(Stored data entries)
┌──

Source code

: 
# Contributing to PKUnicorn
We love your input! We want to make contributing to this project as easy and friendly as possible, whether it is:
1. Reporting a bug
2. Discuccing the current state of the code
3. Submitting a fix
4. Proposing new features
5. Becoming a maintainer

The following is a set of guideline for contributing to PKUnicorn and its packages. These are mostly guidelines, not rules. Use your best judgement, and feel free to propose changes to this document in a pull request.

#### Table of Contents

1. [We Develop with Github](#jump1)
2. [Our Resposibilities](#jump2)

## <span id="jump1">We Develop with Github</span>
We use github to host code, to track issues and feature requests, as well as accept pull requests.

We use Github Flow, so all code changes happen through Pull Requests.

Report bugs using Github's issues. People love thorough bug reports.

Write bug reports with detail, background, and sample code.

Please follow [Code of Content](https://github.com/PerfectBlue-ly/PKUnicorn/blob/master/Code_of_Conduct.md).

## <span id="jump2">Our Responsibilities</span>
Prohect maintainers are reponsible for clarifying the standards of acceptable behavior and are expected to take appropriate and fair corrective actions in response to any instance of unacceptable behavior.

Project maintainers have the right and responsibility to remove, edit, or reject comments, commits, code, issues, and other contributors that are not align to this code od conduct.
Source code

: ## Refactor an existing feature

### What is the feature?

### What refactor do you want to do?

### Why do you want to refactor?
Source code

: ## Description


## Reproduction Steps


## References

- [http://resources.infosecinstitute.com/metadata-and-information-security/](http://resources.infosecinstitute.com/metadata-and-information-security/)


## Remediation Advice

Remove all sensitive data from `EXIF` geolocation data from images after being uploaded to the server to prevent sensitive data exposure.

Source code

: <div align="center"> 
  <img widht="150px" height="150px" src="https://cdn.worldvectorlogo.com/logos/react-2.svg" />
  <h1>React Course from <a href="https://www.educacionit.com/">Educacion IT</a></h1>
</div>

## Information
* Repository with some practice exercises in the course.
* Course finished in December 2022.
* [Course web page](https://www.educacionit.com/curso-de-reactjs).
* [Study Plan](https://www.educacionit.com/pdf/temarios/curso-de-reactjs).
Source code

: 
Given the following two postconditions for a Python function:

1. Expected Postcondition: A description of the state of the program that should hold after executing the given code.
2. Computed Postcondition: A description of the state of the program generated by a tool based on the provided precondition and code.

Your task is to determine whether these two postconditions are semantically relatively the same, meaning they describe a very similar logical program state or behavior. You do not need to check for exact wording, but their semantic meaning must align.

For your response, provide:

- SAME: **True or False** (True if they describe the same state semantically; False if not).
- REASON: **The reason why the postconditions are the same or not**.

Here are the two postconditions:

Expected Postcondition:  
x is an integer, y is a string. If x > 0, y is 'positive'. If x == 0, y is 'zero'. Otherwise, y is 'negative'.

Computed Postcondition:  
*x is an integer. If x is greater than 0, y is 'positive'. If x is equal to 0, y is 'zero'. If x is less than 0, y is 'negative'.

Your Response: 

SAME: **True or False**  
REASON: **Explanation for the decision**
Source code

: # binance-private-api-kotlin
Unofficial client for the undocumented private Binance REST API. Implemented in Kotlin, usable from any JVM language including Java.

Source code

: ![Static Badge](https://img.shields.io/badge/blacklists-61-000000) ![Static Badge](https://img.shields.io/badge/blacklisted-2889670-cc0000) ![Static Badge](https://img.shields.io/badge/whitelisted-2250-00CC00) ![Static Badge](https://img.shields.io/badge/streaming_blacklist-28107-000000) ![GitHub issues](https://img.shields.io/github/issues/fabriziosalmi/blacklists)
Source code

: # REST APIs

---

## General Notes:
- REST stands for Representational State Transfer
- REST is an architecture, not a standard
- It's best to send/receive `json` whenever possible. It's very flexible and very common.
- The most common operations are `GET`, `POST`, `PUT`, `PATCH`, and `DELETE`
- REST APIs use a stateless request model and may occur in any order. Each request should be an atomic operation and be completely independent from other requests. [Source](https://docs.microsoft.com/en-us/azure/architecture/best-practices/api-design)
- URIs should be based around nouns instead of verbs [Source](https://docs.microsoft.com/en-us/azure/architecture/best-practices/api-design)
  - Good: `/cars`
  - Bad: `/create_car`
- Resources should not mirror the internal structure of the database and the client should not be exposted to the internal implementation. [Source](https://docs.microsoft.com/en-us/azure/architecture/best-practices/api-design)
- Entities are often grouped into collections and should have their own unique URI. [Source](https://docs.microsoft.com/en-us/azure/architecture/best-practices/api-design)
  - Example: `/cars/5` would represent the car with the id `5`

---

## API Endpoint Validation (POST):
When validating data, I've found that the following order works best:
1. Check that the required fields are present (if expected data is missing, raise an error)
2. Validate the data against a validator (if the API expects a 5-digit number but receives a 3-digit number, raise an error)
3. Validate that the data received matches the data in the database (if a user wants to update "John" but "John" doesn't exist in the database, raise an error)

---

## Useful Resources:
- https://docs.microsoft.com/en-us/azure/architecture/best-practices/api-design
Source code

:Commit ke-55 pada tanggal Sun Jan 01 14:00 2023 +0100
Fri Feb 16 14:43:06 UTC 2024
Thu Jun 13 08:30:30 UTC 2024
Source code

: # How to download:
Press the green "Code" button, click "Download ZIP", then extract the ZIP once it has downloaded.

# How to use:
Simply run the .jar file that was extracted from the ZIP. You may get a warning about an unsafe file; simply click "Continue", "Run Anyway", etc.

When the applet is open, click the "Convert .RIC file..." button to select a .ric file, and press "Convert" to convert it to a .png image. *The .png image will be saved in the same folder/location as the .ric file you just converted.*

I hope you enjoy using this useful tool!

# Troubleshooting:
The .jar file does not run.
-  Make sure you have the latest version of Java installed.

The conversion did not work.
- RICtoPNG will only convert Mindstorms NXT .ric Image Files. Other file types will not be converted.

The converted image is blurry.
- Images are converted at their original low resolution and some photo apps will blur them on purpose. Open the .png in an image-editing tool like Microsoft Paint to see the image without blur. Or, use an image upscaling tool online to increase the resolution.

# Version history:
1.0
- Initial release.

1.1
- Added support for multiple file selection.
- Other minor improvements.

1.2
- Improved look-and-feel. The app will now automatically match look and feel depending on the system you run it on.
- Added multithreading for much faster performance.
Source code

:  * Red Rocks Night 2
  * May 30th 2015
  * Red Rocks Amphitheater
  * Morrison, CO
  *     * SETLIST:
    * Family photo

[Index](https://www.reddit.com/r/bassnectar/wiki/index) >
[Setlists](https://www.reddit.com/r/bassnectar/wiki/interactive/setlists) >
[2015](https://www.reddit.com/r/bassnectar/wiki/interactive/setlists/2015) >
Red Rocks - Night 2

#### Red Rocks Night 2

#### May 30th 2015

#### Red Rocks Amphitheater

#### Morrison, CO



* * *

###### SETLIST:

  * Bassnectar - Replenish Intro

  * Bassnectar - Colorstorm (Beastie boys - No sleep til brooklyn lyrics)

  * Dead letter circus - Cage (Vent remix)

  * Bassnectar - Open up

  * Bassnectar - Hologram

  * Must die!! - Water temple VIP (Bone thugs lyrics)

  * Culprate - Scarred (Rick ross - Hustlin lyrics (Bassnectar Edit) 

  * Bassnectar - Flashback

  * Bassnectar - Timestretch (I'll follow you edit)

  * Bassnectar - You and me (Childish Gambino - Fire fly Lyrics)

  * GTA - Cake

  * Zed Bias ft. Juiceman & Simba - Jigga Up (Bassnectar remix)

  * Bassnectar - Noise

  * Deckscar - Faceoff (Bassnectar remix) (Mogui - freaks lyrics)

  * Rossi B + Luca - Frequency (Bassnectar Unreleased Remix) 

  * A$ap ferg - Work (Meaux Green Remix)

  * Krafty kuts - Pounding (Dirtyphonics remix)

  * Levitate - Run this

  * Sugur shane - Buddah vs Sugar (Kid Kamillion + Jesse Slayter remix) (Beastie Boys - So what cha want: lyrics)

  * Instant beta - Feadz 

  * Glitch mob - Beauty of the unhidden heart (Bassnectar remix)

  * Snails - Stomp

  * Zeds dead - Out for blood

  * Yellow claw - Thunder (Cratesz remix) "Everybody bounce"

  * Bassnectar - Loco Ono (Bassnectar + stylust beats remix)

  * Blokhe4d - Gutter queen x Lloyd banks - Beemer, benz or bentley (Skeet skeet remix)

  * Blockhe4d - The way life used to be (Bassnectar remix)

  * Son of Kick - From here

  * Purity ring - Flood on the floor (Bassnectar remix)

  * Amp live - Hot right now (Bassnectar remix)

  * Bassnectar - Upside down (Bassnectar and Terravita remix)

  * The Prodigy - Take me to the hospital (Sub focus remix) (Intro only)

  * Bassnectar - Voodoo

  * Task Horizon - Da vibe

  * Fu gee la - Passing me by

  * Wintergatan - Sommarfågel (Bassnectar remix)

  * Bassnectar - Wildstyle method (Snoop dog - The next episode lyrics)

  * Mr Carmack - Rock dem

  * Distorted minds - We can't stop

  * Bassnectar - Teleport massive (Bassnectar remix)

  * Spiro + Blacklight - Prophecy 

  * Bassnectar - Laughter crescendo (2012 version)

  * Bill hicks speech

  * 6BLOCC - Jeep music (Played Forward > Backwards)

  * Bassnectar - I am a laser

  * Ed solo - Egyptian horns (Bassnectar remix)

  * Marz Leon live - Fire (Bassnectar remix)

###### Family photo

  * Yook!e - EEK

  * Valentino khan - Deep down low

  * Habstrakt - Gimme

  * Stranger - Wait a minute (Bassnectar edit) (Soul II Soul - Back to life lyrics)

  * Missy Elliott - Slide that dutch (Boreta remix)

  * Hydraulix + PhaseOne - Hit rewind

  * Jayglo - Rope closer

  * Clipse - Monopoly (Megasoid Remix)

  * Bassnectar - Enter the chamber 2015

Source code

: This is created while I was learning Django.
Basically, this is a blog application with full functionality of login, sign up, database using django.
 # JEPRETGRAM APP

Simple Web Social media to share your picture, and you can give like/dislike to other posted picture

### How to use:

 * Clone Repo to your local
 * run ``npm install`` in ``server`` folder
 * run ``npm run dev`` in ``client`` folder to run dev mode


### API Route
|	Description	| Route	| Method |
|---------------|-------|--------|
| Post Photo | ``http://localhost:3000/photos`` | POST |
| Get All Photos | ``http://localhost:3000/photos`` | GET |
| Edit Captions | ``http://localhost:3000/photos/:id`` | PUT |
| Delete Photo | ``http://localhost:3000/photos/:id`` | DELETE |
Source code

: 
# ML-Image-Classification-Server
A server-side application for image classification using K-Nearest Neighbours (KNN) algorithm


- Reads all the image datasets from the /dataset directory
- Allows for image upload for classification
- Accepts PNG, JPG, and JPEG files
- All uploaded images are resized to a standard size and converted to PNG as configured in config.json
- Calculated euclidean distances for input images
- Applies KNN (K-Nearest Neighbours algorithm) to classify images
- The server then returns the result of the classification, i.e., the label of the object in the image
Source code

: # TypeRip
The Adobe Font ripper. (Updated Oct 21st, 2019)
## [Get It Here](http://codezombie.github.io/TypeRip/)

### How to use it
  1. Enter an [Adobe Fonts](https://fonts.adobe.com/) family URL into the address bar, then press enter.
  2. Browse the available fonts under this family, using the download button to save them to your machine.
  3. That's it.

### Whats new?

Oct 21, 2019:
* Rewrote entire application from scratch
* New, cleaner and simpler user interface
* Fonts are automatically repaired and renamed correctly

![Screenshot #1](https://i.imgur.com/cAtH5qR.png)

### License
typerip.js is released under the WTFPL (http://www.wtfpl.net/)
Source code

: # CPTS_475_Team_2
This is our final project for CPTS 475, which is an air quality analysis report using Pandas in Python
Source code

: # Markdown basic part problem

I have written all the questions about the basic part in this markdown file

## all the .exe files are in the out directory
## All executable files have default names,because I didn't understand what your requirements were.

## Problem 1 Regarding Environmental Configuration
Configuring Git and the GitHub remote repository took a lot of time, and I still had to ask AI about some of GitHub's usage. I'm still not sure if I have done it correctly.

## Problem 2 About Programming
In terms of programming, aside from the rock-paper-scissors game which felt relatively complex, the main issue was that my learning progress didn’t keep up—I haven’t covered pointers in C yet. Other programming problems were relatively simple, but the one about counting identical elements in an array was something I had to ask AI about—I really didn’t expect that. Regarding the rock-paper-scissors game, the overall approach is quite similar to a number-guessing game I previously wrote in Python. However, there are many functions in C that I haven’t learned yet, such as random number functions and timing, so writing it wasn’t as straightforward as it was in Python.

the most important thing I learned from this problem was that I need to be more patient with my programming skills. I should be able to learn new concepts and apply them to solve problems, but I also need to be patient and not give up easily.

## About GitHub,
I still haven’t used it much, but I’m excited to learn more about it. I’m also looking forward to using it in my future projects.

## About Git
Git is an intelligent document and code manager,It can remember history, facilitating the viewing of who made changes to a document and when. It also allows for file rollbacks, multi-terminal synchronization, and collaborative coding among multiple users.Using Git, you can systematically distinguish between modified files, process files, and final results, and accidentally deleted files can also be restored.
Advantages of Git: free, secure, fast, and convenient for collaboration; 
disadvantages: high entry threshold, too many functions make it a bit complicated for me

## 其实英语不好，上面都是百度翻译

└──

In the listing, from the line with "Passing me by" up to and including the line with "Habstrakt - Gimme", switch "remix" to "mix" everywhere it appears. Give back only those lines, with nothing else changed.

  * Fu gee la - Passing me by

  * Wintergatan - Sommarfågel (Bassnectar mix)

  * Bassnectar - Wildstyle method (Snoop dog - The next episode lyrics)

  * Mr Carmack - Rock dem

  * Distorted minds - We can't stop

  * Bassnectar - Teleport massive (Bassnectar mix)

  * Spiro + Blacklight - Prophecy 

  * Bassnectar - Laughter crescendo (2012 version)

  * Bill hicks speech

  * 6BLOCC - Jeep music (Played Forward > Backwards)

  * Bassnectar - I am a laser

  * Ed solo - Egyptian horns (Bassnectar mix)

  * Marz Leon live - Fire (Bassnectar mix)

###### Family photo

  * Yook!e - EEK

  * Valentino khan - Deep down low

  * Habstrakt - Gimme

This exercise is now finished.